• _WHAT YOU HAVE TO DO_
Please rewrite the lines below as a numbered list, leaving out any blank lines.

........

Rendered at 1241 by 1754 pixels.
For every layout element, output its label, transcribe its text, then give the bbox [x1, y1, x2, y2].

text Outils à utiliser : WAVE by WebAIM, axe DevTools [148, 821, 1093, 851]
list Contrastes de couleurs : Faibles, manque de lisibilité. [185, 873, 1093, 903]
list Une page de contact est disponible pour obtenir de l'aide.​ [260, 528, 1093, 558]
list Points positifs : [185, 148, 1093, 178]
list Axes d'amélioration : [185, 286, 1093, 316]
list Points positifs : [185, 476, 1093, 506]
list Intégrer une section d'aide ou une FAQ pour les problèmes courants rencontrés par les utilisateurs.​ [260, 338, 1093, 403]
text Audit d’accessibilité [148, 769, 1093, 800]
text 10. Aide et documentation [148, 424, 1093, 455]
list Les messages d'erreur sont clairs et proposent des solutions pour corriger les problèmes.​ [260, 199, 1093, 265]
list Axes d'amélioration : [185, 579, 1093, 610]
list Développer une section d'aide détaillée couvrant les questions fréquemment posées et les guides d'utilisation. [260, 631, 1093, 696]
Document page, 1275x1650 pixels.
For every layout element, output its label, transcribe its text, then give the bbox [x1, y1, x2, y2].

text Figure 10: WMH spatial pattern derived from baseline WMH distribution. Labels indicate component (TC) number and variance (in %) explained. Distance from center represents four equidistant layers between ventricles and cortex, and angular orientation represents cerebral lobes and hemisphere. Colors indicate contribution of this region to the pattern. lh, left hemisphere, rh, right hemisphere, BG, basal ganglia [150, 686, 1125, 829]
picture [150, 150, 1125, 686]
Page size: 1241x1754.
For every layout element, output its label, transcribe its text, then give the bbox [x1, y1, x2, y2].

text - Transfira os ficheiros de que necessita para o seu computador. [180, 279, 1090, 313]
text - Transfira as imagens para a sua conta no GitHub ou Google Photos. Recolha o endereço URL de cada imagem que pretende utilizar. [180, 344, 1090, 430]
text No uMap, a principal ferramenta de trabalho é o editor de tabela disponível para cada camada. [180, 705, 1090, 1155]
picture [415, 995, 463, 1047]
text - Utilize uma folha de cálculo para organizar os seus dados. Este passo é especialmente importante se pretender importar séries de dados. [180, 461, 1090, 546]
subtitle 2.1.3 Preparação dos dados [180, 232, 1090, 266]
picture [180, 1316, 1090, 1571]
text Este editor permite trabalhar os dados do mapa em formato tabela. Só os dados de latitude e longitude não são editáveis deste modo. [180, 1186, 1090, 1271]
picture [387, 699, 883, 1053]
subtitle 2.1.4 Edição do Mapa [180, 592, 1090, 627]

........

• _REPLY TO THE EXERCISE_
1. Rendered at 1241 by 1754 pixels.
2. For every layout element, output its label, transcribe its text, then give the bbox [x1, y1, x2, y2].
3. text Outils à utiliser : WAVE by WebAIM, axe DevTools [148, 821, 1093, 851]
4. list Contrastes de couleurs : Faibles, manque de lisibilité. [185, 873, 1093, 903]
5. list Une page de contact est disponible pour obtenir de l'aide.​ [260, 528, 1093, 558]
6. list Points positifs : [185, 148, 1093, 178]
7. list Axes d'amélioration : [185, 286, 1093, 316]
8. list Points positifs : [185, 476, 1093, 506]
9. list Intégrer une section d'aide ou une FAQ pour les problèmes courants rencontrés par les utilisateurs.​ [260, 338, 1093, 403]
10. text Audit d’accessibilité [148, 769, 1093, 800]
11. text 10. Aide et documentation [148, 424, 1093, 455]
12. list Les messages d'erreur sont clairs et proposent des solutions pour corriger les problèmes.​ [260, 199, 1093, 265]
13. list Axes d'amélioration : [185, 579, 1093, 610]
14. list Développer une section d'aide détaillée couvrant les questions fréquemment posées et les guides d'utilisation. [260, 631, 1093, 696]
15. Document page, 1275x1650 pixels.
16. For every layout element, output its label, transcribe its text, then give the bbox [x1, y1, x2, y2].
17. text Figure 10: WMH spatial pattern derived from baseline WMH distribution. Labels indicate component (TC) number and variance (in %) explained. Distance from center represents four equidistant layers between ventricles and cortex, and angular orientation represents cerebral lobes and hemisphere. Colors indicate contribution of this region to the pattern. lh, left hemisphere, rh, right hemisphere, BG, basal ganglia [150, 686, 1125, 829]
18. picture [150, 150, 1125, 686]
19. Page size: 1241x1754.
20. For every layout element, output its label, transcribe its text, then give the bbox [x1, y1, x2, y2].
21. text - Transfira os ficheiros de que necessita para o seu computador. [180, 279, 1090, 313]
22. text - Transfira as imagens para a sua conta no GitHub ou Google Photos. Recolha o endereço URL de cada imagem que pretende utilizar. [180, 344, 1090, 430]
23. text No uMap, a principal ferramenta de trabalho é o editor de tabela disponível para cada camada. [180, 705, 1090, 1155]
24. picture [415, 995, 463, 1047]
25. text - Utilize uma folha de cálculo para organizar os seus dados. Este passo é especialmente importante se pretender importar séries de dados. [180, 461, 1090, 546]
26. subtitle 2.1.3 Preparação dos dados [180, 232, 1090, 266]
27. picture [180, 1316, 1090, 1571]
28. text Este editor permite trabalhar os dados do mapa em formato tabela. Só os dados de latitude e longitude não são editáveis deste modo. [180, 1186, 1090, 1271]
29. picture [387, 699, 883, 1053]
30. subtitle 2.1.4 Edição do Mapa [180, 592, 1090, 627]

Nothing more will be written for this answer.